Some weekend reading material:
In the new issue of the National Interest, David Shambaugh revisits the argument from his latest book that China, whatever appearances to the contrary, is essentially a “paper tiger” or partial power.
Meanwhile, on the National Interest’s website, Bill Driers, a retired Air Force Colonel who “has worked on the development and implementation of the Air-Sea Battle concept since 2011,” provides one of the first in-depth and comprehensive ASB critiques of T.X. Hammes’s Offshore Control strategy.

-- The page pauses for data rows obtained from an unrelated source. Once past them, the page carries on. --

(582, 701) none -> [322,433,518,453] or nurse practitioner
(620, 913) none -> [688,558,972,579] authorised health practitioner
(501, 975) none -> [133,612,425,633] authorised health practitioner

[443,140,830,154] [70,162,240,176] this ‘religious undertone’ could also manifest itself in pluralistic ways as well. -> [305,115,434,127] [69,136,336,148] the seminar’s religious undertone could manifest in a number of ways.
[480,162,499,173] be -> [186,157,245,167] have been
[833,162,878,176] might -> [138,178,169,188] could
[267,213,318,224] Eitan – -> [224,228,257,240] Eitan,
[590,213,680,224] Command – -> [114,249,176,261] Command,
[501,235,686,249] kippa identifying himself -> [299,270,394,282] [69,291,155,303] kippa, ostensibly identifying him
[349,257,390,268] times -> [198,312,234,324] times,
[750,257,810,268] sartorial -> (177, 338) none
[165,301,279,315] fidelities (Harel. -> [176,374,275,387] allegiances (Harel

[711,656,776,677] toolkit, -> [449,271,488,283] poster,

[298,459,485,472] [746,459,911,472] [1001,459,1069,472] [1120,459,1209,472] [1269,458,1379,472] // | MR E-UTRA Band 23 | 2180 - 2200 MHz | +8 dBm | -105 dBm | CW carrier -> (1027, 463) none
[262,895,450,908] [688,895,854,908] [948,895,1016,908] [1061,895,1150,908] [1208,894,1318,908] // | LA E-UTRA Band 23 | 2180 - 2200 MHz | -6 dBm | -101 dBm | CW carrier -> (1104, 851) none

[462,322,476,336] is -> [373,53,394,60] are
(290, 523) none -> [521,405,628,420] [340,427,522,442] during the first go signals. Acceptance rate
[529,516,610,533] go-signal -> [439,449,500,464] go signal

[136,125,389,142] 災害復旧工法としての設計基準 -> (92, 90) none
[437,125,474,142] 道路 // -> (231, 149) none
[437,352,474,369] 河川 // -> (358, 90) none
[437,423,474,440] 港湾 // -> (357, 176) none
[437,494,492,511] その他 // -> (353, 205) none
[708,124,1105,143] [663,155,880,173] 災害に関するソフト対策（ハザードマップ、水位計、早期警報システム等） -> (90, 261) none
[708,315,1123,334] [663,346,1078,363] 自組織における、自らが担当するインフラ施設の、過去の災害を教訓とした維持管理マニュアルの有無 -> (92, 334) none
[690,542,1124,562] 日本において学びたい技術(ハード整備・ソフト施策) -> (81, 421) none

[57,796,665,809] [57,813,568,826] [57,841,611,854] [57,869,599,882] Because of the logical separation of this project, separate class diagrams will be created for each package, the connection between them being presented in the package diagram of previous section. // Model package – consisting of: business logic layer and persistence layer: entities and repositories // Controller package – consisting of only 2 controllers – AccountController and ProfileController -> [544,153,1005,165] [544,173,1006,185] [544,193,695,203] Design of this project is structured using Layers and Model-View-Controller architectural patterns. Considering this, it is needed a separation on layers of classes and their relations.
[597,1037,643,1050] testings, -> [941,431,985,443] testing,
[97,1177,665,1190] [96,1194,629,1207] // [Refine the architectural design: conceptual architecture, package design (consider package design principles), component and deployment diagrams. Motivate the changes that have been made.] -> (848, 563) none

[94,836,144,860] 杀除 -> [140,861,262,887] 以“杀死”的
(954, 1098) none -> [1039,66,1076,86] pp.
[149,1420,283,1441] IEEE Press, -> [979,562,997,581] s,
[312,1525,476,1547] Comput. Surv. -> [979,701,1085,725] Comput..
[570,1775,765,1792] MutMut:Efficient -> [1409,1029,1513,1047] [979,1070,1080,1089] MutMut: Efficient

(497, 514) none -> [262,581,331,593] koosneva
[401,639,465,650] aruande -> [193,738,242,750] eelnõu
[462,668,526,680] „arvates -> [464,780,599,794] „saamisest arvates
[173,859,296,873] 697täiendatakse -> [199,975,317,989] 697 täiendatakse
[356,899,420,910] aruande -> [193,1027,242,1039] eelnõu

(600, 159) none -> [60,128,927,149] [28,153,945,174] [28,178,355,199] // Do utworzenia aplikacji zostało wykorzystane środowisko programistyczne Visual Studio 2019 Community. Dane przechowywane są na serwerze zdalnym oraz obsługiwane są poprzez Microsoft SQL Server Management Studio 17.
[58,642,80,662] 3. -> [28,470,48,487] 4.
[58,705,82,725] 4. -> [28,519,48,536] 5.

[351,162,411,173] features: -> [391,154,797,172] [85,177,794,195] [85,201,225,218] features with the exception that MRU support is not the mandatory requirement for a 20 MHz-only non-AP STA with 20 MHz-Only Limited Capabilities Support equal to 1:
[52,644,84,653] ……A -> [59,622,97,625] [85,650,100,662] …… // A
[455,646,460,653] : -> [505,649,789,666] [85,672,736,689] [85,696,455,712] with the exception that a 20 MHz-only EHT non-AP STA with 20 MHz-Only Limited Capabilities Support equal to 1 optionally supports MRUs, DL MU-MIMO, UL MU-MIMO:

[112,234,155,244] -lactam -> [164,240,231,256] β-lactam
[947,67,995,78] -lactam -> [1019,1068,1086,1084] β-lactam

Writing in the Financial Times, Francis Fukuyama once again proves there’s still hope for the U.S. foreign policy establishment, even the neoconservatives. In what is one of the most sensible analyses you’re likely to read regarding Iraq and Syria in particular, and the current state of American foreign policy more generally, Fukuyama warns that Washington’s obsession with terrorism and the Islamic State in Iraq and the Levant are distracting from the real global challenges America faces: China and (to a lesser extent) Russia.
This description really doesn’t do the piece justice since it is chock full of different insights from start to finish. To cite just one example: “Strategy is about setting priorities, saying that some things are more important than others and explaining why this is so. The notion that there is no place unworthy of U.S. attention is not a strategy.” The whole piece is a must read, however.
Over at Foreign Affairs, Jennifer Lind has a plan to deal with China’s salami slicing tactics– and not a moment too soon.
In typical fashion, War on the Rocks featured a number of excellent articles this week. Among them, CNAS’s Ely Ratner argues that China is increasingly undeterred and unapologetic.
Also on WOTR, with the Navy wrapping up its update to A Cooperative Strategy for 21stCentury Seapower, Bryan McGrath — who helped craft the document — revisits the 2007 strategy. In particular, he notes that one of the major criticisms of the maritime strategy was that it was predicated largely on the possibility of a great power war, which then looked so remote. This criticism now rings increasingly hallow, McGrath argues, writing, “The threat that critics then charged did not exist is now gathering on both ends of the Eurasian landmass. Both Russia and China are little invested in the present global order, and both openly challenge it with force and through other means even as they have benefited handsomely from it. Great power politics (and its continuation by other means, great power and proxy war) is all of a sudden back in fashion.”
Meanwhile, The Guardian reports on the latest scheme by North Korea’s Office 39 to raise foreign currency for the regime: opening up restaurant chains throughout Asia. According to the report, these restaurants began springing up in the 1990s (coincidentally, during the famine years, I’d note) mostly in China. They began booming in the 21st century, however, and there are now an “estimated 100 branches across Asia.” Bertil Lintner, an expert on North Korea, is quoted in the report as saying, “The North Korean government runs those restaurants to a) raise foreign exchange for the government in Pyongyang, b) to finance the activities of the North Korean embassy in the country where a restaurant is located, and c) to launder money from other activities.”